● DATA SHOWN
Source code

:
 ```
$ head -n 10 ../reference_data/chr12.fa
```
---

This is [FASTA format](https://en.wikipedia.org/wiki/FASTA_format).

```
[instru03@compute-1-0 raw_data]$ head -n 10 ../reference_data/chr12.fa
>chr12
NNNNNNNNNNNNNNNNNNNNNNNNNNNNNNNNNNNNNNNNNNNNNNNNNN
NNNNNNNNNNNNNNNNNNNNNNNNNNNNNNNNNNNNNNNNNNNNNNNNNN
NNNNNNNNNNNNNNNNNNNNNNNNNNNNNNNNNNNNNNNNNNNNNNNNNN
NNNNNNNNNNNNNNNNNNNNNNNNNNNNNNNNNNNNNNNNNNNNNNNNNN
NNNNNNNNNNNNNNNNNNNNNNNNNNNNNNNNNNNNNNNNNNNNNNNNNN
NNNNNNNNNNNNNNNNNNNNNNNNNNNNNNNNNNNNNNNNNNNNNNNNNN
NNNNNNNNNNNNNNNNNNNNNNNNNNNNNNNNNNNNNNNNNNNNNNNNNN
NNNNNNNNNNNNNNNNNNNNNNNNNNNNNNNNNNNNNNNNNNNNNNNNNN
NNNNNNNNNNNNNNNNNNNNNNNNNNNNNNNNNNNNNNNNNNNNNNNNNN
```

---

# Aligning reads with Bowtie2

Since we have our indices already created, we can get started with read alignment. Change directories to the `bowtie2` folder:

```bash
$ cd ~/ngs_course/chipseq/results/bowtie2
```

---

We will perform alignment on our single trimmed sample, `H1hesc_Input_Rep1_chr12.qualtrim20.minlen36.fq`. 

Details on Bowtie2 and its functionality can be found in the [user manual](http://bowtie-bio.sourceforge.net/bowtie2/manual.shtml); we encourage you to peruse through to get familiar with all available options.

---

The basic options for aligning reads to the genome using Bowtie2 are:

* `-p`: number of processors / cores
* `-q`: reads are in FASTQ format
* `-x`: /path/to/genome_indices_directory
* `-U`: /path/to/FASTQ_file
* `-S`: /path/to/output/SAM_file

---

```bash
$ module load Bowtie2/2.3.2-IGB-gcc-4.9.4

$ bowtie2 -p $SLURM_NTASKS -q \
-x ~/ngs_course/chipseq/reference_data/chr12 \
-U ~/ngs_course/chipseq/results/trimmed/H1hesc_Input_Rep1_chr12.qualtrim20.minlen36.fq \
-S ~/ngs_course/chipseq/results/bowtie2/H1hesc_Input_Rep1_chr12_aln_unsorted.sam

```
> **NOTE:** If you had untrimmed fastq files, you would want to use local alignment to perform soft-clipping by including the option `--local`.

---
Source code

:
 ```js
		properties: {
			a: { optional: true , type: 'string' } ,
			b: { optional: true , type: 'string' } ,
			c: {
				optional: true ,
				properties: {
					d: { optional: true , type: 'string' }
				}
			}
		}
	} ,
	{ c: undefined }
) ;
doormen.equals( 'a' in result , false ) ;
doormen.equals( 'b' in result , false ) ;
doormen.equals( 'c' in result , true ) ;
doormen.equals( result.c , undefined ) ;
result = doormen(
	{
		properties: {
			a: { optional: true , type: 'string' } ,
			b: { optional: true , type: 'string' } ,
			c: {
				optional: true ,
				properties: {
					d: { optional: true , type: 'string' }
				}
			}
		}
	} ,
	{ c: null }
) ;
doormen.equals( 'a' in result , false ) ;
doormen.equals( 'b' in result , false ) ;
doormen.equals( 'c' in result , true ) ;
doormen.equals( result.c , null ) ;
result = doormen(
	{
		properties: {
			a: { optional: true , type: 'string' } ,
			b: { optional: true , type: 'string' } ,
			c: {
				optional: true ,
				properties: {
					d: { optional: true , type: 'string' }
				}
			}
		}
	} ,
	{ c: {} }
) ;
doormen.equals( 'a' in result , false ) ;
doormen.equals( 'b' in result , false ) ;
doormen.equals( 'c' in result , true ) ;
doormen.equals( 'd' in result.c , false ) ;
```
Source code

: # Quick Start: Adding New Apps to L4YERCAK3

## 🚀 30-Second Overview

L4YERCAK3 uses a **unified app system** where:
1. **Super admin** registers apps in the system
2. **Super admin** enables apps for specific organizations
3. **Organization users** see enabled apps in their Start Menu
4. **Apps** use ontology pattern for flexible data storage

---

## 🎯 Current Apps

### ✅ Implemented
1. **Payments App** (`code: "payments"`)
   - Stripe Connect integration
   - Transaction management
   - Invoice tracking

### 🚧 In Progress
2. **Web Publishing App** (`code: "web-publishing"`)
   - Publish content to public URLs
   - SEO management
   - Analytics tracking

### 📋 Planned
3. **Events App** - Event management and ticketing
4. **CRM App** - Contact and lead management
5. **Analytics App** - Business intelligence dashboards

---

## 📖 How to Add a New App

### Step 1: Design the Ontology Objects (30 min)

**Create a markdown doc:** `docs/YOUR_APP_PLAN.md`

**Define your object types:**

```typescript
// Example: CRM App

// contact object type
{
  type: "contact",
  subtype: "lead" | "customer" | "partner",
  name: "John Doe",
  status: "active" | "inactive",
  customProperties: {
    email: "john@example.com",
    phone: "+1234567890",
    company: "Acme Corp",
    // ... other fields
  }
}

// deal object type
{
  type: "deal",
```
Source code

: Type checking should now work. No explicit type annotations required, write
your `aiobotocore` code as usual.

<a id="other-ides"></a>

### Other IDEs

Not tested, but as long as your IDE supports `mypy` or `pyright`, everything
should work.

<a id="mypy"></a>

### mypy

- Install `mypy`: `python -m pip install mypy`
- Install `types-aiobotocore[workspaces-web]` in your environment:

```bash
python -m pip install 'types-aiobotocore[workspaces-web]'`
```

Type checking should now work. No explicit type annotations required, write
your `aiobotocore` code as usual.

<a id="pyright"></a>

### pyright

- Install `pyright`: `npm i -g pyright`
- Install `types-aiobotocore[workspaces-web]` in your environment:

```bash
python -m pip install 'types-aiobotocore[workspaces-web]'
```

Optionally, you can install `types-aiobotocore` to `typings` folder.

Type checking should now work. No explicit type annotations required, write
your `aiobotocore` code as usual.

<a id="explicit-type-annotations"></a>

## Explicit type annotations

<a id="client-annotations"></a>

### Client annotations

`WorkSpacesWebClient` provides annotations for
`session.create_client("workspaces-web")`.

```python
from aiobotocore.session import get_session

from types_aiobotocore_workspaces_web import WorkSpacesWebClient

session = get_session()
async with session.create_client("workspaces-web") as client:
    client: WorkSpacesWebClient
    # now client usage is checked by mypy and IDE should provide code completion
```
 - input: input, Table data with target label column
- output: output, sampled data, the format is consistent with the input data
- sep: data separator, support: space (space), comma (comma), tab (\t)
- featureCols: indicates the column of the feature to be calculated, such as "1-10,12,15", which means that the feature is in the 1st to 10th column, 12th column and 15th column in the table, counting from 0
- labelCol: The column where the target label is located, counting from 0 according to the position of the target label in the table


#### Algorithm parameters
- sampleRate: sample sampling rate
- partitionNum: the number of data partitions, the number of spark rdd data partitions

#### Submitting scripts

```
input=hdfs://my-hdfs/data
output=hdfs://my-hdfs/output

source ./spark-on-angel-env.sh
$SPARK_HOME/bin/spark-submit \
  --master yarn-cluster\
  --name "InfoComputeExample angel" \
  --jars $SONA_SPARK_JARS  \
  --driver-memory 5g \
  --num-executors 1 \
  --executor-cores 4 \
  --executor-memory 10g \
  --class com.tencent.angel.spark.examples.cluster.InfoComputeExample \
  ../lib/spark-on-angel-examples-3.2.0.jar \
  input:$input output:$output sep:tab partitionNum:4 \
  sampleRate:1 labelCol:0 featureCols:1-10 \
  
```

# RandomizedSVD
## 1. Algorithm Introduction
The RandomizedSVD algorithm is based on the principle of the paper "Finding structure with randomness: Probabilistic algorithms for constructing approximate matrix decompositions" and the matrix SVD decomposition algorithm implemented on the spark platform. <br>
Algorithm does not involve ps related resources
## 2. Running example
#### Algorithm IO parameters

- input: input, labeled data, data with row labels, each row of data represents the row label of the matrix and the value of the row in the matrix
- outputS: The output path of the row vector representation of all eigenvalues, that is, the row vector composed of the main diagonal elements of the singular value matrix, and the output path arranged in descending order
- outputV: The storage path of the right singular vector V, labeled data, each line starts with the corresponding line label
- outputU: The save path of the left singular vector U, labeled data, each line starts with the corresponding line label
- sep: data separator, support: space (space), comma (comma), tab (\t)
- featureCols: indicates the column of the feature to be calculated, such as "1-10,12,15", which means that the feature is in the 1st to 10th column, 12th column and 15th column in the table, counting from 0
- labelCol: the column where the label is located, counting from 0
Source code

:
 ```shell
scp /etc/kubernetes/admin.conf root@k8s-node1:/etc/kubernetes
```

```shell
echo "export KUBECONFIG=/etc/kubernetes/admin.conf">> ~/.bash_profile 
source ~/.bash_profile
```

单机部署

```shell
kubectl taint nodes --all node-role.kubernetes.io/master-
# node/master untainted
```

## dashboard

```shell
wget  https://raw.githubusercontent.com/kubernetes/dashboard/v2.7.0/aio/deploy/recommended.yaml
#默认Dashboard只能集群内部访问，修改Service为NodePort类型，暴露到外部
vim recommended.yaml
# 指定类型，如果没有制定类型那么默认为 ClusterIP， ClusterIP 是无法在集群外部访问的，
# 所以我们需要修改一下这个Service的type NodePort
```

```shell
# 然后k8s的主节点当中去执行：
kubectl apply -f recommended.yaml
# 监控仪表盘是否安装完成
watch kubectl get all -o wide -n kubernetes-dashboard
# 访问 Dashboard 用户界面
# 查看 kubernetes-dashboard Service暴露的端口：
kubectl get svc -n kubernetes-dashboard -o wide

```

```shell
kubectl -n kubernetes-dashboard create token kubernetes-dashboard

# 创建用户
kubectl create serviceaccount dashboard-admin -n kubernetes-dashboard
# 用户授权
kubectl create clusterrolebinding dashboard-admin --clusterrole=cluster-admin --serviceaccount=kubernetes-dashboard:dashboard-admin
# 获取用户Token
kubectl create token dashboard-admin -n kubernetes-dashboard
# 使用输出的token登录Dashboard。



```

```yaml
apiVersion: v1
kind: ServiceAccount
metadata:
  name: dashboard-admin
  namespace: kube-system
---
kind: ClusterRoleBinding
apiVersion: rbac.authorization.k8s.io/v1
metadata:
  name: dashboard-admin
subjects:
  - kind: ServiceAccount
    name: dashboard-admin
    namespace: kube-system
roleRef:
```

● REQUIRED ACTION
With "InfoComputeExample" as the string to find, copy every line of the records that holds it.

● EXERCISE OUTPUT
  --name "InfoComputeExample angel" \
  --class com.tencent.angel.spark.examples.cluster.InfoComputeExample \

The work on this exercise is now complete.